While rival gaming consoles the Nintendo Wii and the Sony PlayStation 3 have on average a breakdown rate of 3pc, the Xbox 360 from Microsoft has been found to have a failure rate of 16.4pc, according to a recent report.
The report’s figures come from a sample of warranty claims from Xbox customers who had taken electronics insurance with UK warranty company SquareTrade. This 16.4pc is in stark contrast to Microsoft’s claim of the industry standard 3pc failure rate.

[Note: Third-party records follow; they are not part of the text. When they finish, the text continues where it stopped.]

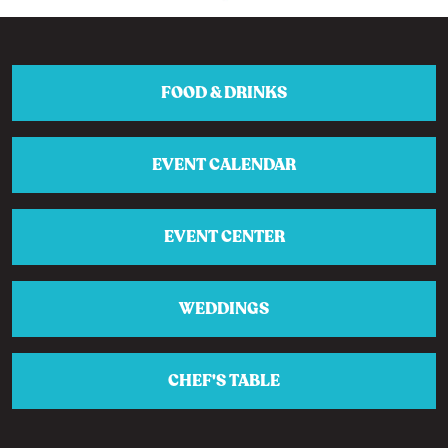
FOOD & DRINKS
EVENT CALENDAR
EVENT CENTER
WEDDINGS
CHEF'S TABLE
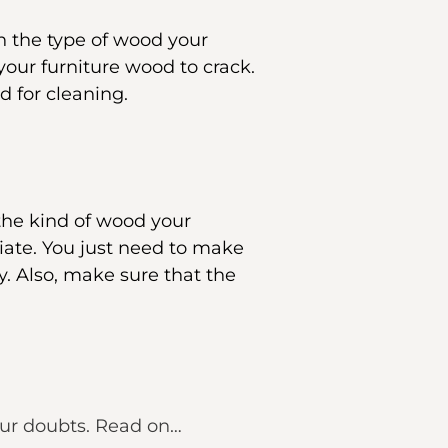
n the type of wood your
 your furniture wood to crack.
d for cleaning.
 the kind of wood your
iate. You just need to make
ty. Also, make sure that the
our doubts. Read on…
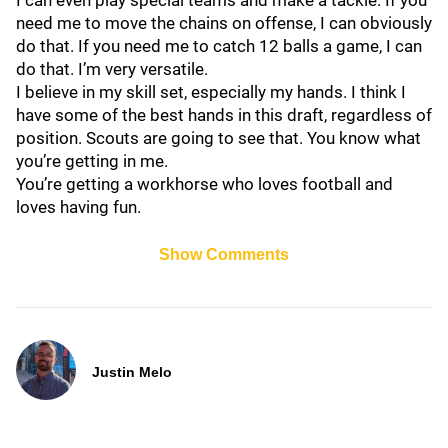
I can even play special teams and make a tackle. If you
need me to move the chains on offense, I can obviously
do that. If you need me to catch 12 balls a game, I can
do that. I’m very versatile.
I believe in my skill set, especially my hands. I think I
have some of the best hands in this draft, regardless of
position. Scouts are going to see that. You know what
you’re getting in me.
You’re getting a workhorse who loves football and
loves having fun.
Show Comments
Justin Melo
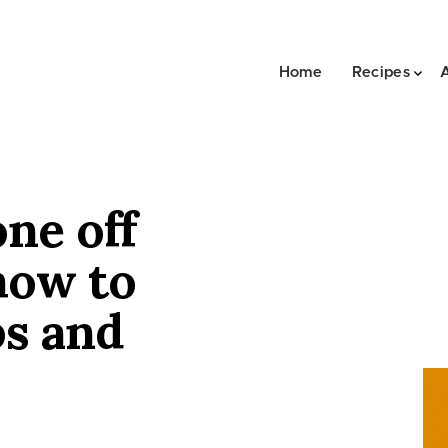
Home
Recipes
one off
how to
ps and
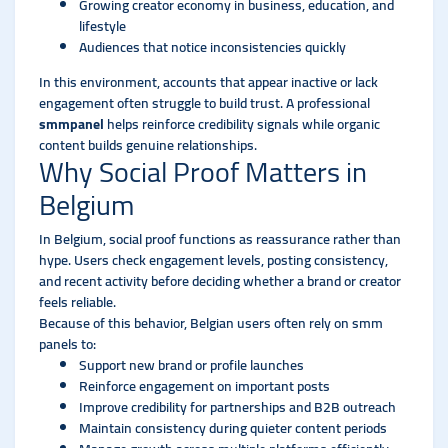
Growing creator economy in business, education, and
lifestyle
Audiences that notice inconsistencies quickly
In this environment, accounts that appear inactive or lack
engagement often struggle to build trust. A professional
smmpanel
helps reinforce credibility signals while organic
content builds genuine relationships.
Why Social Proof Matters in
Belgium
In Belgium, social proof functions as reassurance rather than
hype. Users check engagement levels, posting consistency,
and recent activity before deciding whether a brand or creator
feels reliable.
Because of this behavior, Belgian users often rely on smm
panels to:
Support new brand or profile launches
Reinforce engagement on important posts
Improve credibility for partnerships and B2B outreach
Maintain consistency during quieter content periods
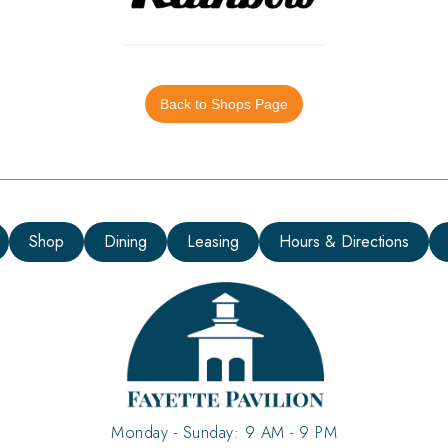
Back to Shops Page
Shop
Dining
Leasing
Hours & Directions
Monday - Sunday: 9 AM - 9 PM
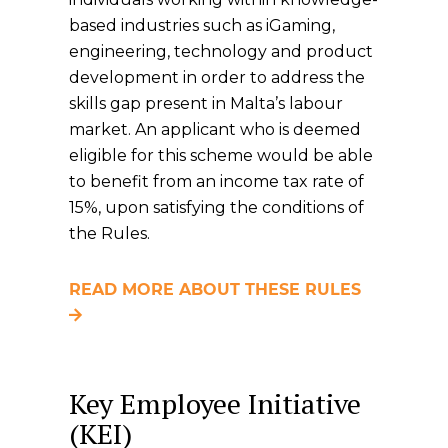
based industries such as iGaming,
engineering, technology and product
development in order to address the
skills gap present in Malta’s labour
market. An applicant who is deemed
eligible for this scheme would be able
to benefit from an income tax rate of
15%, upon satisfying the conditions of
the Rules.
READ MORE ABOUT THESE RULES
Key Employee Initiative
(KEI)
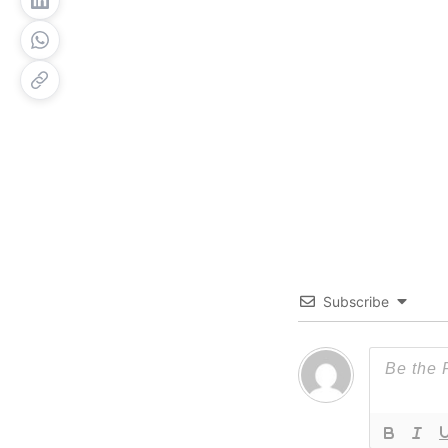
Subscribe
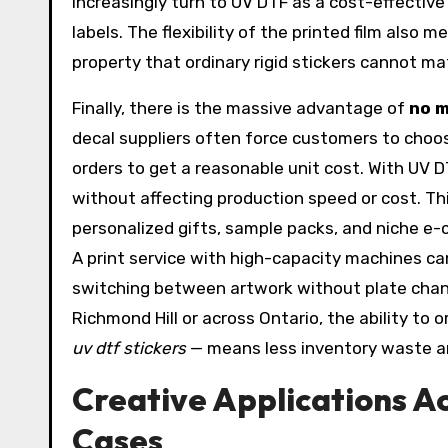
increasingly turn to UV DTF as a cost-effectiv
labels. The flexibility of the printed film also 
property that ordinary rigid stickers cannot ma
Finally, there is the massive advantage of
no m
decal suppliers often force customers to choos
orders to get a reasonable unit cost. With UV DT
without affecting production speed or cost. Th
personalized gifts, sample packs, and niche e
A print service with high-capacity machines ca
switching between artwork without plate change
Richmond Hill or across Ontario, the ability to
uv dtf stickers
— means less inventory waste a
Creative Applications A
Cases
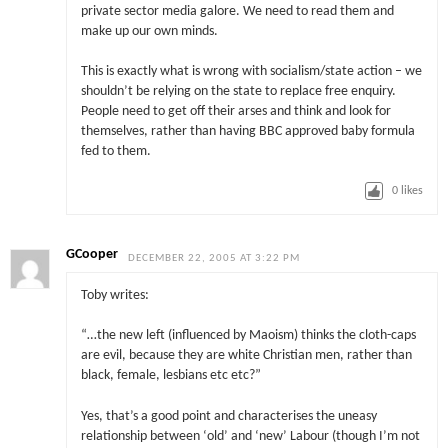
private sector media galore. We need to read them and
make up our own minds.
This is exactly what is wrong with socialism/state action – we
shouldn’t be relying on the state to replace free enquiry.
People need to get off their arses and think and look for
themselves, rather than having BBC approved baby formula
fed to them.
0
likes
GCooper
DECEMBER 22, 2005 AT 3:22 PM
Toby writes:
“…the new left (influenced by Maoism) thinks the cloth-caps
are evil, because they are white Christian men, rather than
black, female, lesbians etc etc?”
Yes, that’s a good point and characterises the uneasy
relationship between ‘old’ and ‘new’ Labour (though I’m not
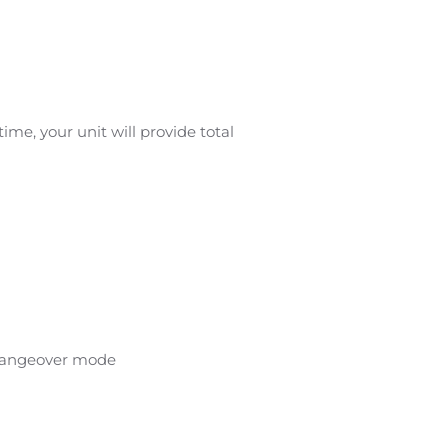
me, your unit will provide total
changeover mode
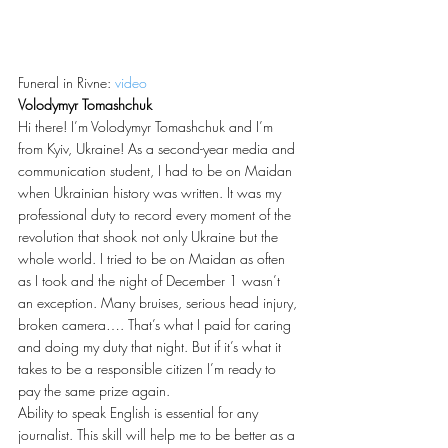
Funeral in Rivne: 
video
Volodymyr Tomashchuk
Hi there! I’m Volodymyr Tomashchuk and I’m 
from Kyiv, Ukraine! As a second-year media and 
communication student, I had to be on Maidan 
when Ukrainian history was written. It was my 
professional duty to record every moment of the 
revolution that shook not only Ukraine but the 
whole world. I tried to be on Maidan as often 
as I took and the night of December 1 wasn’t 
an exception. Many bruises, serious head injury, 
broken camera…. That’s what I paid for caring 
and doing my duty that night. But if it’s what it 
takes to be a responsible citizen I’m ready to 
pay the same prize again.
Ability to speak English is essential for any 
journalist. This skill will help me to be better as a 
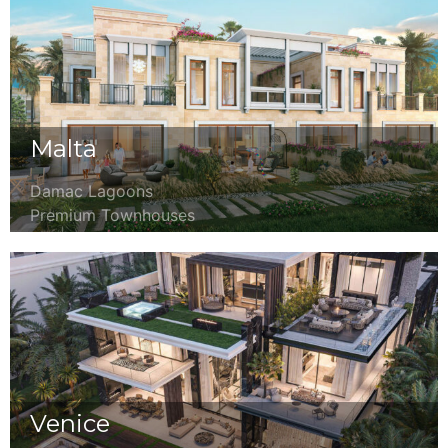
Malta
Damac Lagoons
Premium Townhouses
Venice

Last year, Microsoft saw itself paying out a staggering US$1bn on repairing or replacing free of charge any 360 consoles that were experiencing the ‘ring of death’ – the result of a hardware fault which forced the company to extend the warranty on the console from one to three years.
This ‘ring of death’, as it is known by gamers, is a circle of flashing red lights that indicates a general hardware fault in the console and is said to account for nearly 60pc of hardware failure on the 360.
Perhaps the ‘ring of death’ will be eliminated this summer as Microsoft is rumoured to be releasing an Xbox 360 with an upgraded motherboard, codenamed ‘Jasper’, which is said to cut down on the heat output generated by the console, supposedly the major contributing factor to the hardware failure.
However, demand for the Xbox 360 appears greater than ever. Under-anticipating the post-Christmas demand for the console, the Microsoft said it is beginning to run short of supplies in the US, with several stores out of stock.